They had the Army-Nayy game yesterday, and you had to have flyovers of military aircraft over the Redskin's stadium (interestingly, the first time the game had been played in metro DC) to get something of an air game yesterday. Army passed six times all day, and the winning Navy side only three.
If throwing the ball was strategically effective for those teams, they would do it, but an option running game has long been the hallmark of the service academies; even the Air Force doesn't air it out, running almost 80% of the time during this season. An option scheme seems to lend itself to the relatively undersized but smart officers-to-be that play for the service academies.
Would it work for oversized-but-smart? That's what Denver is doing with fullback-sized Tim Tebow; a cute take on l'affair Tebow casts him as the Tortoise chasing down Air Hare, getting encouragement from a fox named John. Part of the flak surrounding Tebow is his in-your-face evangelicalness, which gets the more libertine wing of fandom rooting for the sinners. But the bigger part is Tebow's heterodoxy from conventional NFL quarterbacking, that a option-based system can't work in the NFL; a quarterback isn't built to take the punishment of oversized DL and LBs that patrol the other side of an NFL line.
You can have great quarterbacks who can run (Tebow's front office boss John Elway was at his most dangerous on the move), but a run-first QB is heresy to conventional NFL wisdom. However, the heterodox Broncos are 5-1 with Tebow running the spread option.

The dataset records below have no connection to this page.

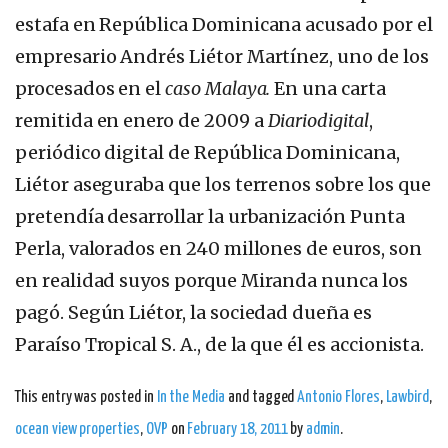
estafa en República Dominicana acusado por el
empresario Andrés Liétor Martínez, uno de los
procesados en el
caso Malaya.
En una carta
remitida en enero de 2009 a
Diariodigital
,
periódico digital de República Dominicana,
Liétor aseguraba que los terrenos sobre los que
pretendía desarrollar la urbanización Punta
Perla, valorados en 240 millones de euros, son
en realidad suyos porque Miranda nunca los
pagó. Según Liétor, la sociedad dueña es
Paraíso Tropical S. A., de la que él es accionista.
This entry was posted in
In the Media
and tagged
Antonio Flores
,
Lawbird
,
ocean view properties
,
OVP
on
February 18, 2011
by
admin
.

The Broncos get the Bears today, which brings to mind an interesting point of football history. In 1960, San Francisco introduced the shotgun to the NFL as a running offense; they ditched immobile pocket-passing Y.A. Tittle to the Giants as they installed the system full-time in 1961. They did great with this new offense until they ran into the Bears and their veteran owner-coach George Halas. Halas went back to the birth of the NFL, having run a Jim Thorpe fumble back for the longest pickup-six in league history for decades.
Halas saw that the shotgun was a revamped single-wing from the 20s and 30s and got out his old defensive playbooks from that era before the QB-under-center T formation became the norm. Chicago shut down the 49ers and the shotgun went the way of the dodo for a decade until the Cowboys reintroduced it as a passing-down formation.
The modern post-Cowboys shotgun has become standard, but the 21st century college-style spread-option out of the shotgun has yet to get to the NFL in any quantity until now. The guard may be changing, but the Bears might look to Papa Bear Halas for inspiration to make Sir Charles' dream come true.